Directions for this task: Quote the mailing-list post below on alternative hit point systems in full, word for word.

Exercise passage:
*** Block opens ***

[MUD-Dev] Alternative Hit Point Systems?

Travis Casey efindel at earthlink.net
Thu Aug 1 11:41:58 CEST 2002


Wednesday, July 31, 2002, 5:09:08 PM, Trickey, Rob wrote:

> One system I starting work on was accruing Danger Points rather
> than reducing hitpoints.  I was considering movie-style combat,
> which has the common rule that lethal weapons almost never hit
> until the final killing shot/blow.  The exception is the "ouch"
> hit to the shoulder, leg, etc that's just for drama.  This pretty
> much holds true in most action movies, whether its a sword or a
> machine gun.

Note that in theory, this is how AD&D hit points work.  When a
character has plenty of hit points left, any hit is just a scratch
or a minor "flesh wound".  When someone has only a few hit points
left, a hit that does the same number of damage points is a more
serious hit.  And when a hit does enough damage to kill, it's a
lethal hit... even though it might only be a one hit point damage
roll.

*** Block closes ***

Data shown:
*** Block opens ***

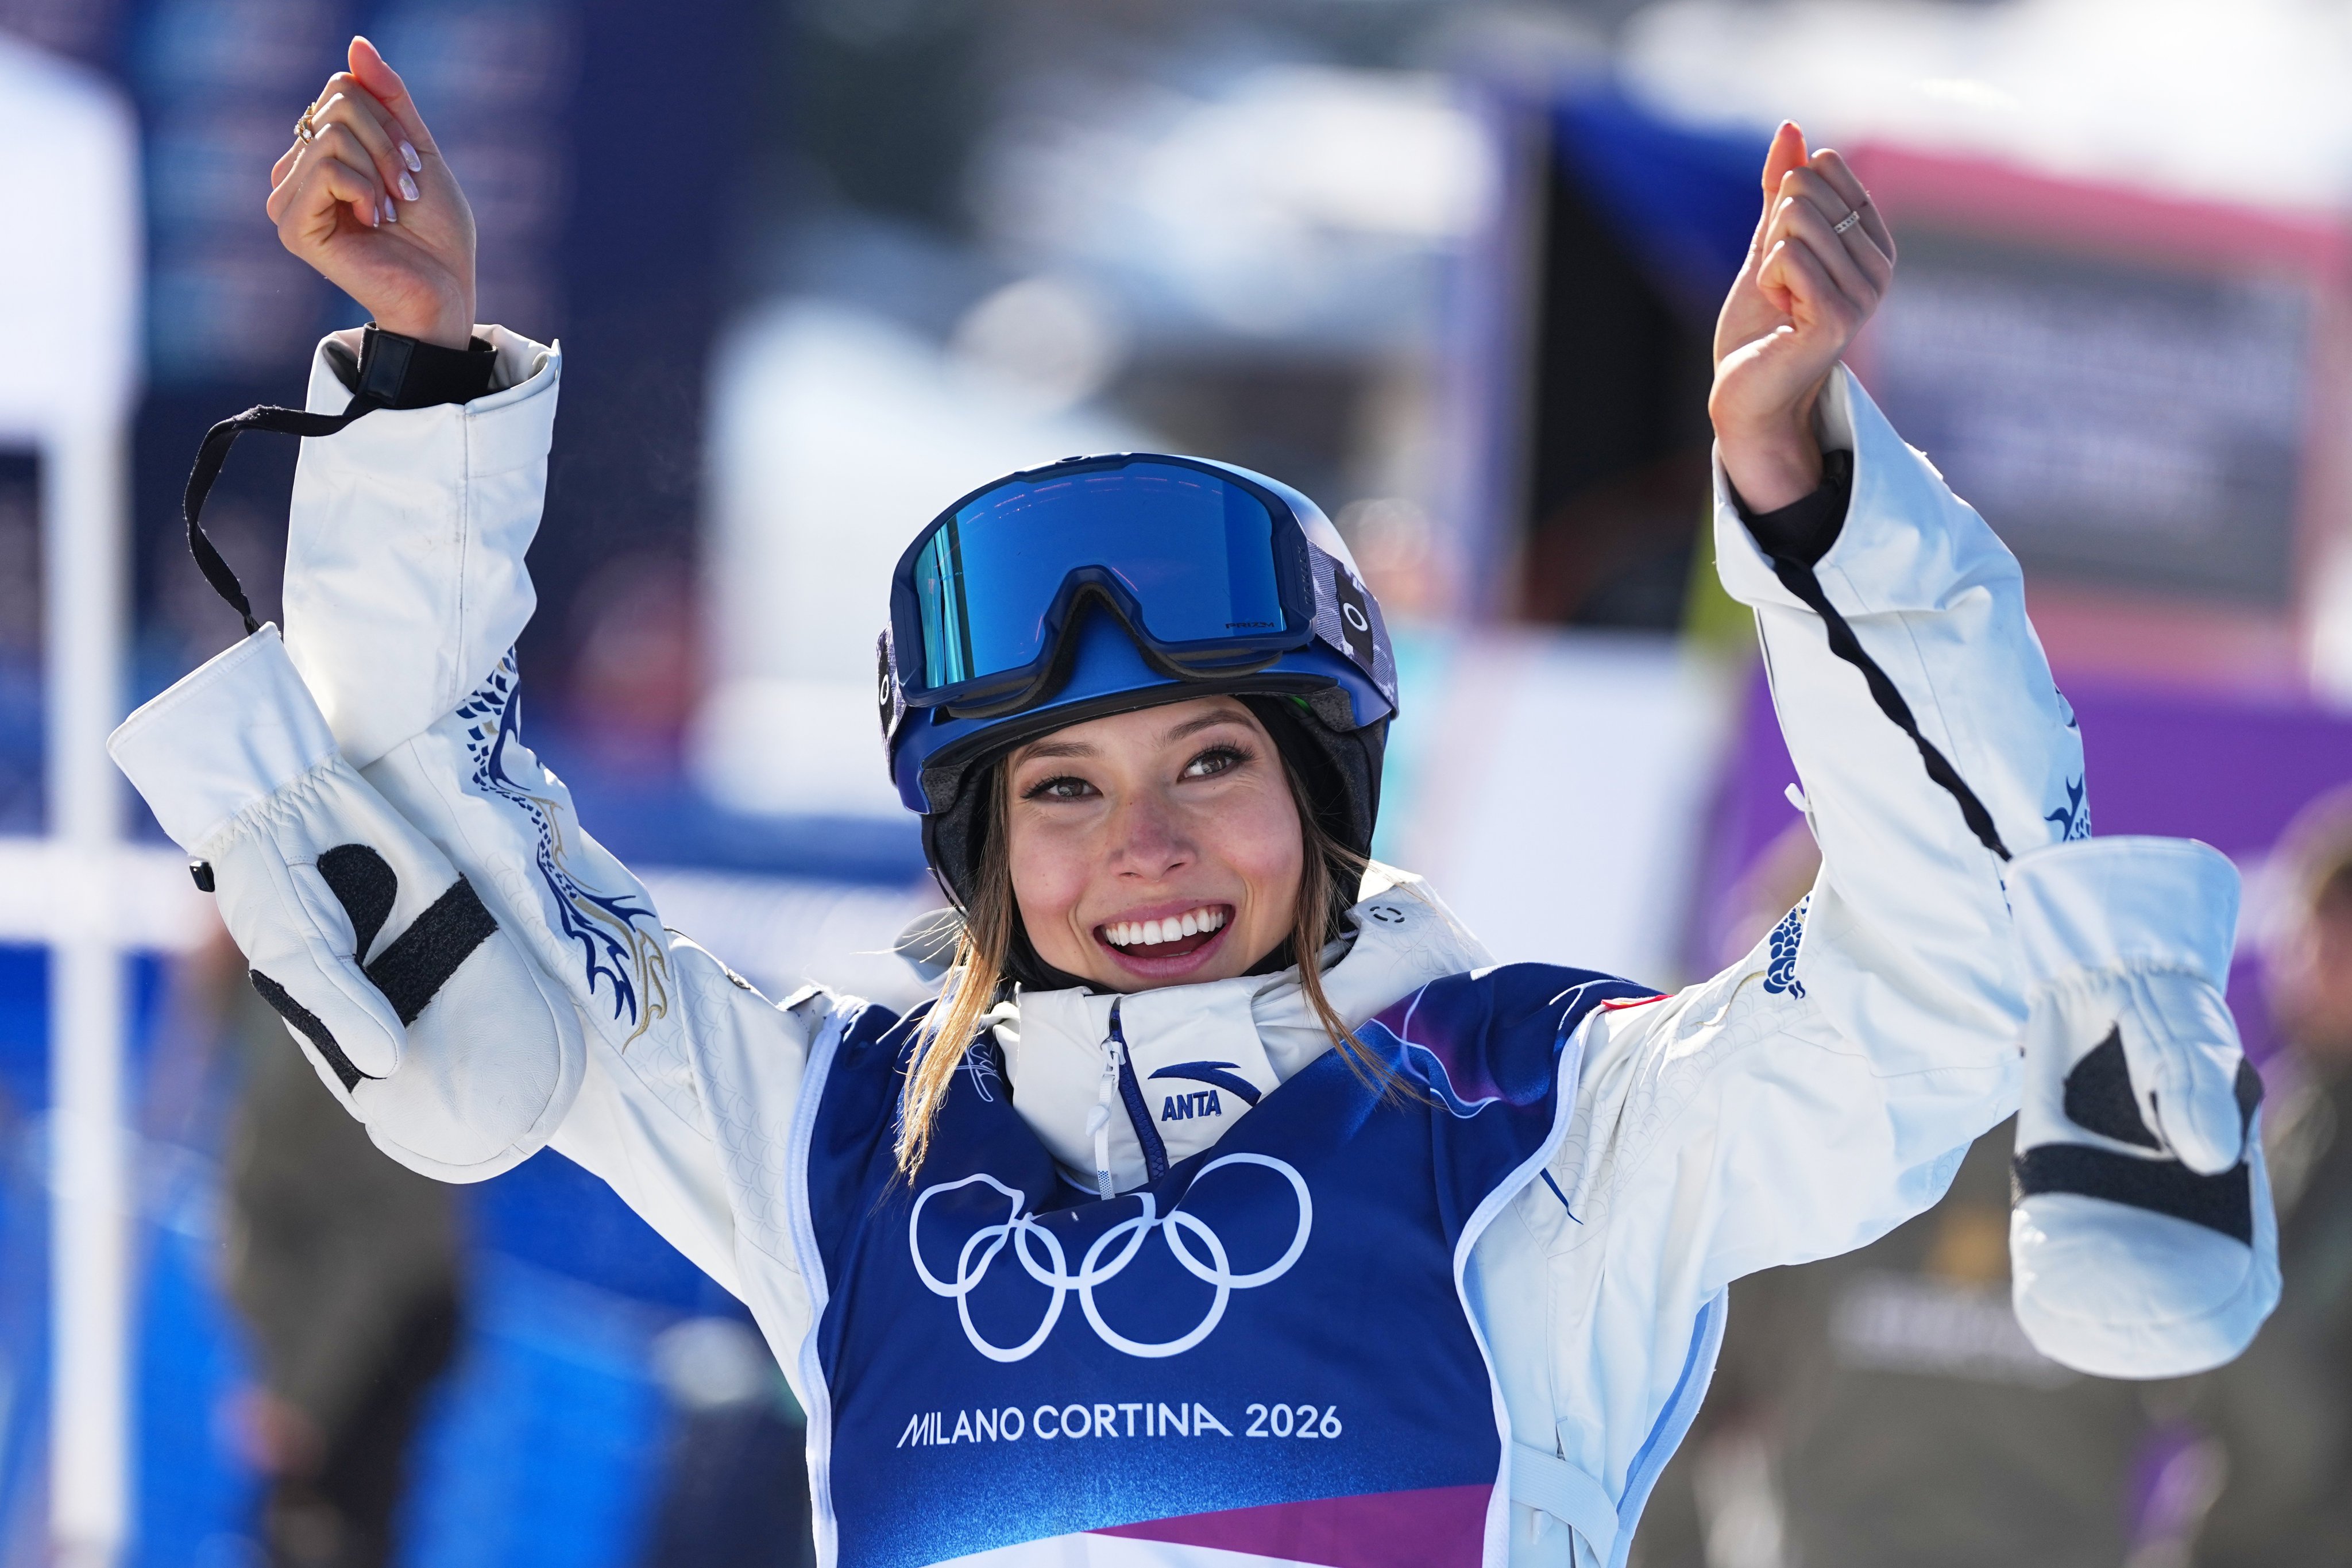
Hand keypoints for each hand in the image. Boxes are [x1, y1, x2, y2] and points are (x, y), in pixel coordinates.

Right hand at [266, 37, 476, 348]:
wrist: (445, 290)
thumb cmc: (436, 232)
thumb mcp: (418, 149)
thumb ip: (389, 98)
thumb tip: (356, 43)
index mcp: (320, 152)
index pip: (342, 88)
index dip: (391, 120)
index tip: (414, 166)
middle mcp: (294, 172)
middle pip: (339, 104)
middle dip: (389, 144)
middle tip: (408, 193)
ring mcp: (287, 199)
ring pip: (333, 134)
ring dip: (381, 170)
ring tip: (394, 210)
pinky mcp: (292, 225)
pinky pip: (326, 169)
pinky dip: (365, 190)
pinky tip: (375, 223)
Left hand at [1709, 123, 1894, 511]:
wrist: (1747, 392)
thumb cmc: (1759, 326)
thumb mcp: (1768, 245)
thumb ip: (1779, 189)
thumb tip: (1791, 128)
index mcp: (1872, 243)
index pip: (1824, 168)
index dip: (1783, 203)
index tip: (1786, 255)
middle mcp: (1879, 266)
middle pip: (1804, 190)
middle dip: (1772, 234)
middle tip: (1780, 285)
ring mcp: (1865, 292)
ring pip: (1794, 219)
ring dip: (1769, 262)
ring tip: (1782, 303)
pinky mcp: (1840, 316)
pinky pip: (1787, 256)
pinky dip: (1768, 282)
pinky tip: (1781, 317)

*** Block closes ***

Exercise answer:
[MUD-Dev] Alternative Hit Point Systems?

Travis Casey efindel at earthlink.net
Thu Aug 1 11:41:58 CEST 2002


Wednesday, July 31, 2002, 5:09:08 PM, Trickey, Rob wrote:

> One system I starting work on was accruing Danger Points rather
> than reducing hitpoints.  I was considering movie-style combat,
> which has the common rule that lethal weapons almost never hit
> until the final killing shot/blow.  The exception is the "ouch"
> hit to the shoulder, leg, etc that's just for drama.  This pretty
> much holds true in most action movies, whether its a sword or a
> machine gun.

Note that in theory, this is how AD&D hit points work.  When a
character has plenty of hit points left, any hit is just a scratch
or a minor "flesh wound".  When someone has only a few hit points
left, a hit that does the same number of damage points is a more
serious hit.  And when a hit does enough damage to kill, it's a
lethal hit... even though it might only be a one hit point damage
roll.